Since the copolymer emulsion for damping material or chipping resistant material of the present invention has the above-mentioned constitution,
It can be preferably used as a constituent of a vibration damping composition. In addition, such a vibration damping material or a vibration damping composition that requires a copolymer emulsion for chipping resistant materials exhibits excellent heat-drying property and vibration damping property to form a water-based vibration damping material. Therefore, in addition to under the floor of automobiles, railway vehicles, ships, aircraft, electrical equipment, building structures,
It can be applied to construction equipment and the like.

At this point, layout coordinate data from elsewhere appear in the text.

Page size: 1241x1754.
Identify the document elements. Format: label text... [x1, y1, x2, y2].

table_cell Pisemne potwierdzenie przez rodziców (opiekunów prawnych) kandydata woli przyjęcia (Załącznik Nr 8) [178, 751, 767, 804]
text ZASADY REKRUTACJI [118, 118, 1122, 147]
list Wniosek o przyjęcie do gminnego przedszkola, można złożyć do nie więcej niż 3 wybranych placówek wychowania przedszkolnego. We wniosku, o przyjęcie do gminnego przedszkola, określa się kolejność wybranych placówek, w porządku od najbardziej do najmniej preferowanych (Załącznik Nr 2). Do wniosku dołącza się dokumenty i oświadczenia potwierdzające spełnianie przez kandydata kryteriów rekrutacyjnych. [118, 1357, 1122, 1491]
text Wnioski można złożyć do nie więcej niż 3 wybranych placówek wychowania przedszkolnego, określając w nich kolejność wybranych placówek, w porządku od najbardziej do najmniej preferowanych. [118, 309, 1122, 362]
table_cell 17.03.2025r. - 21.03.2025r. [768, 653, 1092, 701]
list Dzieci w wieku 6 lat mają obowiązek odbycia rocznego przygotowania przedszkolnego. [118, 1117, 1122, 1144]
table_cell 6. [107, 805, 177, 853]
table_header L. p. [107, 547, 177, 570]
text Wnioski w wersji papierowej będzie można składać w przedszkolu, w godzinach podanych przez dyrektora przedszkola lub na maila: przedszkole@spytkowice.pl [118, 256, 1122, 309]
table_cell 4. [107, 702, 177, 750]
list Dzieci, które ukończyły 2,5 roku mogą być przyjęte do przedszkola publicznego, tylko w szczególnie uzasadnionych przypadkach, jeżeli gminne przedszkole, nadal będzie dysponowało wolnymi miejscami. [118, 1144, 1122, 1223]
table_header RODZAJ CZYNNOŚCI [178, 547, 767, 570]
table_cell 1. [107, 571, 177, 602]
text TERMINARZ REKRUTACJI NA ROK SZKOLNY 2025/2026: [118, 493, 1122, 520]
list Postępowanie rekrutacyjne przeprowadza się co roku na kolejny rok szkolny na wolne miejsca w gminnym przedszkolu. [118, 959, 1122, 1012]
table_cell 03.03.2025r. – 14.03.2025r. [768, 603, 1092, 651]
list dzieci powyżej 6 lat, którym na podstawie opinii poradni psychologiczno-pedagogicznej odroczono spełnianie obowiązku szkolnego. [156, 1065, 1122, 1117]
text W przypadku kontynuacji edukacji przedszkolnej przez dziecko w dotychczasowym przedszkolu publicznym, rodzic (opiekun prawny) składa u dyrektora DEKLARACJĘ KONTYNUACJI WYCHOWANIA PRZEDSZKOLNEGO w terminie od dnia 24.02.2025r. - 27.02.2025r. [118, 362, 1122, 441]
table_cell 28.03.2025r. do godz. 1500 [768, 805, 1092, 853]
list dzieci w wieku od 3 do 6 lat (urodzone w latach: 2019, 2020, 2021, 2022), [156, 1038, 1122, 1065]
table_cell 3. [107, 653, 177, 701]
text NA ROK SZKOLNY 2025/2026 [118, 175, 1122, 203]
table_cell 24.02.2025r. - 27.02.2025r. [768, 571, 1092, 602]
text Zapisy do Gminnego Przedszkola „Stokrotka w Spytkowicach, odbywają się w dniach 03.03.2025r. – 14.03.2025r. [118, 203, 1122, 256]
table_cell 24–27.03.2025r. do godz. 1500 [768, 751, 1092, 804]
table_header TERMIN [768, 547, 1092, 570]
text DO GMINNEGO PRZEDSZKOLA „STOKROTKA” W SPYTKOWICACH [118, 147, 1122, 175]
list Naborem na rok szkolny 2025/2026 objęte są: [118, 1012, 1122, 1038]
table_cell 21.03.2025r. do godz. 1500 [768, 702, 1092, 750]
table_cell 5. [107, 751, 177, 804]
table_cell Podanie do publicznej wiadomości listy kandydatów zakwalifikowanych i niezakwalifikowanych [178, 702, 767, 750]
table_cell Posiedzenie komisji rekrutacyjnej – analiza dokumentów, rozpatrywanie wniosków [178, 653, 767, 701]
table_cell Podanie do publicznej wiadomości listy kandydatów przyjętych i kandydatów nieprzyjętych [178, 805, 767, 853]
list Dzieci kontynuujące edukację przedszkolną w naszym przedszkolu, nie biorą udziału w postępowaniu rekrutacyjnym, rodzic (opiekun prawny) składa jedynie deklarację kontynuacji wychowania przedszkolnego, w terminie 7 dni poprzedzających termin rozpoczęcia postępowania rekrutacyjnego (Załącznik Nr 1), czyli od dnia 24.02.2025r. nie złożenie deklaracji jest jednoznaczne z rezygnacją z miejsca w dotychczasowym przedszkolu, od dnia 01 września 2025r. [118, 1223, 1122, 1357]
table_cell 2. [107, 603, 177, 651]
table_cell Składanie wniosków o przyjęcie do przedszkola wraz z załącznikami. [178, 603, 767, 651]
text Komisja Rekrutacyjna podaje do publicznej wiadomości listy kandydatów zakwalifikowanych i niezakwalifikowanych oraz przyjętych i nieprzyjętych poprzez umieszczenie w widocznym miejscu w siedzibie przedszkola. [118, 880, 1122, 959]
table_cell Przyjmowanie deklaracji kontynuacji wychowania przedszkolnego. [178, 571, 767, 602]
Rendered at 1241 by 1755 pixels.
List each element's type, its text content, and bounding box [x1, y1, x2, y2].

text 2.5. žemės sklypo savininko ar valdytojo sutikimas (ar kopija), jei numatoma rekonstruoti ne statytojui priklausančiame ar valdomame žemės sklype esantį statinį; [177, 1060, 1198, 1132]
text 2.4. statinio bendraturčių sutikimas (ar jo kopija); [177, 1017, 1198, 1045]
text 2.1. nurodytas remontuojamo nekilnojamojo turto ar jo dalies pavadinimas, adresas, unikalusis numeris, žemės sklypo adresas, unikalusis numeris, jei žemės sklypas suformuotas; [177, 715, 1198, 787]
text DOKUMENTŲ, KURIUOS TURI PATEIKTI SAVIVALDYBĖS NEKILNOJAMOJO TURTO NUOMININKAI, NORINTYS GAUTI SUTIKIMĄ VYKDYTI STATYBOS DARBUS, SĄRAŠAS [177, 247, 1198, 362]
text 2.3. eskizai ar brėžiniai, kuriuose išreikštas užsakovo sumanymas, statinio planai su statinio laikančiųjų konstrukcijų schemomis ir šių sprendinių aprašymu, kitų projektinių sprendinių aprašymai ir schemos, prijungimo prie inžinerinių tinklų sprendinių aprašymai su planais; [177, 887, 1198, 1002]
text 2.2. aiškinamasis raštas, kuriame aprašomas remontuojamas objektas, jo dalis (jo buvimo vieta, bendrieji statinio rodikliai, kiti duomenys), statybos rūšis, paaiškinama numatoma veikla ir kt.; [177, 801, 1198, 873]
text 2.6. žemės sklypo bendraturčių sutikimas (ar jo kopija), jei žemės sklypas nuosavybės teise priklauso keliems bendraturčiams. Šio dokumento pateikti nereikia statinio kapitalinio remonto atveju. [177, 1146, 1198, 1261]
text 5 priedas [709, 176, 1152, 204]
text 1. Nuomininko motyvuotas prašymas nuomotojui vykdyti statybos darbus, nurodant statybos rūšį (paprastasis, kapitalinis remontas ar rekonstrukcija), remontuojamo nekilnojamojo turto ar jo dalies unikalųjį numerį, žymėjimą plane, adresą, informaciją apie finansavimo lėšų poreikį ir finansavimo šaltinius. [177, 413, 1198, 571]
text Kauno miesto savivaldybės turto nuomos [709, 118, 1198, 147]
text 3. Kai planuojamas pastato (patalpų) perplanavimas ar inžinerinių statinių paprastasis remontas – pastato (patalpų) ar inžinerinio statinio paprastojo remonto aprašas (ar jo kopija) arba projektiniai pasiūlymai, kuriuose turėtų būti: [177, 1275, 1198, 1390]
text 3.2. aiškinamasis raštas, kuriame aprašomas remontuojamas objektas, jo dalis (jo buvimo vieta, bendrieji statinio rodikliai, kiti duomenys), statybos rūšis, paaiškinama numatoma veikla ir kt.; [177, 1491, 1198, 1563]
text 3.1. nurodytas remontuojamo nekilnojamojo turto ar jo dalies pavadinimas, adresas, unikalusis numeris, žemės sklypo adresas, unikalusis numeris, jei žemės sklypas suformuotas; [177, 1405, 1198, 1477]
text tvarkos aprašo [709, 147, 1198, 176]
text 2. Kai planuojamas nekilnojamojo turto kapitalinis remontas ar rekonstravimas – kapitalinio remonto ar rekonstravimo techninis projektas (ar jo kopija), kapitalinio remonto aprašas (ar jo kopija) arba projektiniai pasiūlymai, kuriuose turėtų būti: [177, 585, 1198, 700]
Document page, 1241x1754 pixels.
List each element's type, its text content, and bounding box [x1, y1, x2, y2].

Furthermore,
Such a damping material or a chipping material formulation, which essentially requires a copolymer emulsion for chipping resistant materials, exhibits excellent drying properties and chipping properties, and can form a chipping material, so that the automobile exterior, It can be suitably applied to automobile parts, home appliances, machines and the like.

   ─────────────────────────────────────────────────── ─── Continued front page    F term (reference) 3J048 AA01 BA02 BA17 BD04 EA38                 4J002 BG051 GL00 HA07                 4J100 AB16P AJ01Q AJ02Q AJ08Q                       AJ09Q AL03P AL04P AL08P                       AL36Q AL62P AL80P AM15P                       BC04P EA07 FA20 JA67

Claims (2)

[Claims] 1. A copolymer emulsion for a damping material or a chipping resistant material, which is obtained by copolymerizing a monomer mixture containing an acrylic monomer as an essential component, wherein the monomer mixture comprises all monomers. A mixture containing less than 10% by weight of an unsaturated monomer having a functional group and 32% by weight or more of an ethylenically unsaturated carboxylic acid alkyl ester monomer with respect to the mixture. Copolymer emulsion for vibration and chipping resistant materials. 2. The monomer mixture comprises 0.1 to 20% by weight of an ethylenically unsaturated carboxylic acid monomer and 99.9 to 80% by weight of another copolymerizable ethylenically unsaturated monomer. The copolymer emulsion for a vibration damping material or an anti-chipping material according to claim 1, characterized in that it comprises.